→ WORK REQUIRED
Return each line in the records below that contains the string "cela", copying the line in full. Case counts when matching.

→ RECORDS FOR THIS EXERCISE
##########

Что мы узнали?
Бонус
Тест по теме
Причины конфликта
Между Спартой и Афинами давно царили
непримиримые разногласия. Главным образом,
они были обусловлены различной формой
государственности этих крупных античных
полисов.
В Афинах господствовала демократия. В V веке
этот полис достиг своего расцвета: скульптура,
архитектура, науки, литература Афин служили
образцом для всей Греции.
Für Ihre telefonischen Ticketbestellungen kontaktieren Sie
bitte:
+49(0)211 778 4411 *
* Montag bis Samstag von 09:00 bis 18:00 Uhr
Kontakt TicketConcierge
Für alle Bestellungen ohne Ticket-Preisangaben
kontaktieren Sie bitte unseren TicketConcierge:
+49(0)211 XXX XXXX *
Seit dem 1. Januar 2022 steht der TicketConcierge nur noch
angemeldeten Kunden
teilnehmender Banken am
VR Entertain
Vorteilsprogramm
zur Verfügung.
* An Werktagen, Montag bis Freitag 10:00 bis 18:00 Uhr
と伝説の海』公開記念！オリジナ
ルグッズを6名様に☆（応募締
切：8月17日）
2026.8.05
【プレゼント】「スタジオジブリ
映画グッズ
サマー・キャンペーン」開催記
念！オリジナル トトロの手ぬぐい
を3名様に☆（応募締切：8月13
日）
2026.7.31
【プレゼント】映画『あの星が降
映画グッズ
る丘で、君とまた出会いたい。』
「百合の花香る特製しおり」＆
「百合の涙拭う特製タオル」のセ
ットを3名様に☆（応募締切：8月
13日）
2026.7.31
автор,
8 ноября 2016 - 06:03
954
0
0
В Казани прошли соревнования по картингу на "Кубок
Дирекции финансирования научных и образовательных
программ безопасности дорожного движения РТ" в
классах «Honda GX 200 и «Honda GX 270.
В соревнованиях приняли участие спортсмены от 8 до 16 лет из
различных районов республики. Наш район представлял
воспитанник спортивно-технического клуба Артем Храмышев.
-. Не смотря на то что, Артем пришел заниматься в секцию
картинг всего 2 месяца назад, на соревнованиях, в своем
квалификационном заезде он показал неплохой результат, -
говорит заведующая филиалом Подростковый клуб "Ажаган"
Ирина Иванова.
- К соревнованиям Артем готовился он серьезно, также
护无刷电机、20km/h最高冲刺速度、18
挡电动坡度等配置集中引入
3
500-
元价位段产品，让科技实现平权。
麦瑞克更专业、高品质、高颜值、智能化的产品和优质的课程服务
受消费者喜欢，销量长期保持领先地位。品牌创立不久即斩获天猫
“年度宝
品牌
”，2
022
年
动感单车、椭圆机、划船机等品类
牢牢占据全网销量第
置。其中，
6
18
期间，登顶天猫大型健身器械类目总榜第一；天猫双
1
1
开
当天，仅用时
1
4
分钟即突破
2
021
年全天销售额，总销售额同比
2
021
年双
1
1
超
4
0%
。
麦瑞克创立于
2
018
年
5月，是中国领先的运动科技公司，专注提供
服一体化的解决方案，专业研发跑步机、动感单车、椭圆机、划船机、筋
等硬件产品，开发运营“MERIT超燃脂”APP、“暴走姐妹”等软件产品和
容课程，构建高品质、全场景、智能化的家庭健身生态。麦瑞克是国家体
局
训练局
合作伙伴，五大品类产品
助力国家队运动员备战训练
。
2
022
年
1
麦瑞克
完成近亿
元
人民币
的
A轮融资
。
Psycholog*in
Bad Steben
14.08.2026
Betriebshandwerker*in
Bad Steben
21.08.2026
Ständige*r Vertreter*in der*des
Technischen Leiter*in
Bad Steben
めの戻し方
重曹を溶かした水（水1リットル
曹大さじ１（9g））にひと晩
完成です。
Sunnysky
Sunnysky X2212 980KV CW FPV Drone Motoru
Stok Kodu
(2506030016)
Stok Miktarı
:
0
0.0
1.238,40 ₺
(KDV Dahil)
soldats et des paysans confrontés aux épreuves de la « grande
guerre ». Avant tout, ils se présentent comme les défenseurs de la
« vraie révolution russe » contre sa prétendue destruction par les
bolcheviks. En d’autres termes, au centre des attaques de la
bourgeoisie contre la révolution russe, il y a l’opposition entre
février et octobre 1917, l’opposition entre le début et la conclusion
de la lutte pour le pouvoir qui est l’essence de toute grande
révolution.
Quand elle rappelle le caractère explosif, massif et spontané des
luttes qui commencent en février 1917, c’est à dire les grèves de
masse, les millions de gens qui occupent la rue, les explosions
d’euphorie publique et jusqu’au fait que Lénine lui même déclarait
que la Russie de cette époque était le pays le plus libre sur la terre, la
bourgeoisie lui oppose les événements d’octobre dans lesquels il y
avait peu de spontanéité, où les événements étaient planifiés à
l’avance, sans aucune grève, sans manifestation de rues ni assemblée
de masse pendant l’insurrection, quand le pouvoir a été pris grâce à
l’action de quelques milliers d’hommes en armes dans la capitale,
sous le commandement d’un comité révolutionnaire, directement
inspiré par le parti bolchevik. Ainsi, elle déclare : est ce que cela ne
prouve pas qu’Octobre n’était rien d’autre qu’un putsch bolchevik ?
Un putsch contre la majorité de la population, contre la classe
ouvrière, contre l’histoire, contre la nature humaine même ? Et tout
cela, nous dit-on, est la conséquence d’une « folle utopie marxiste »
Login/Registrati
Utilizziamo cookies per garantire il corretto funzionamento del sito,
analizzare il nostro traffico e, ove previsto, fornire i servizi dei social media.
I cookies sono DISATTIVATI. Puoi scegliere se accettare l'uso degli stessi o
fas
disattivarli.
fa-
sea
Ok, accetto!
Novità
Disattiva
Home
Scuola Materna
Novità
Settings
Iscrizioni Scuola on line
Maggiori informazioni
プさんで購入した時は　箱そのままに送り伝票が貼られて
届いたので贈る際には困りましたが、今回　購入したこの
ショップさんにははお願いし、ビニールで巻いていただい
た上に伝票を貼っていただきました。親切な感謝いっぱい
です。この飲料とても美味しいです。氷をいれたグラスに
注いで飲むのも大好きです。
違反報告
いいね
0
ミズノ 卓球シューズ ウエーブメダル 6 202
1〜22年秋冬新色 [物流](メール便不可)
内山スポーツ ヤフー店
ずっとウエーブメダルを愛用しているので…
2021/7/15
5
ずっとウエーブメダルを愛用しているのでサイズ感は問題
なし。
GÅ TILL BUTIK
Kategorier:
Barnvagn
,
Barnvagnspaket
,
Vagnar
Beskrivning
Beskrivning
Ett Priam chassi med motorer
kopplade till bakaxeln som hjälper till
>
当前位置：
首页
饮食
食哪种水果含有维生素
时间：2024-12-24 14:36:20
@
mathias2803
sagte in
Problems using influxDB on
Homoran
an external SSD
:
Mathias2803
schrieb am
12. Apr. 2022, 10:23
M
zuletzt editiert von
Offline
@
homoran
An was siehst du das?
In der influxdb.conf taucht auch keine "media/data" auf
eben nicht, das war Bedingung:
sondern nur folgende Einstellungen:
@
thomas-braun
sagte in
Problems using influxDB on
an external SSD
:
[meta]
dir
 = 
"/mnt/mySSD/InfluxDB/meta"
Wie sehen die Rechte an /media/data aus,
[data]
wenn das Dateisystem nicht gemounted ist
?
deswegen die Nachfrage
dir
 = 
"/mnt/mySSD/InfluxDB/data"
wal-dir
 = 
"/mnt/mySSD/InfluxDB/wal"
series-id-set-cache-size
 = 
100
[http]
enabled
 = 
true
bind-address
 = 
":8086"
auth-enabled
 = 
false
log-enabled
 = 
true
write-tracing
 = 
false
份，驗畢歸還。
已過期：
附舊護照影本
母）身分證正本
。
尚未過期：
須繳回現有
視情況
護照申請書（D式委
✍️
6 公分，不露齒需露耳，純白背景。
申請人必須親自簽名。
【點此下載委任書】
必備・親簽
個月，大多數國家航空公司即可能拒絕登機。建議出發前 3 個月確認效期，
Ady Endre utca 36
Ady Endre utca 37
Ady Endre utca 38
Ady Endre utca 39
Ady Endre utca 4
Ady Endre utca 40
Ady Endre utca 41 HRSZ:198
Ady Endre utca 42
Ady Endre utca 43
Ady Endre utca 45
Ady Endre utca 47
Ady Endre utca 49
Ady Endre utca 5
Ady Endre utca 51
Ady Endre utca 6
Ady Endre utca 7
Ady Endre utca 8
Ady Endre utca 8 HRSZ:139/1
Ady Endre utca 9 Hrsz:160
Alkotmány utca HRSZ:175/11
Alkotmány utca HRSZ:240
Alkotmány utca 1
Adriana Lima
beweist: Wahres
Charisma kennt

##########

→ EXERCISE SOLUTION
inspiré par le parti bolchevik. Ainsi, elle déclare : est ce que cela ne
cela, nous dit-on, est la conséquence d’une « folle utopie marxiste »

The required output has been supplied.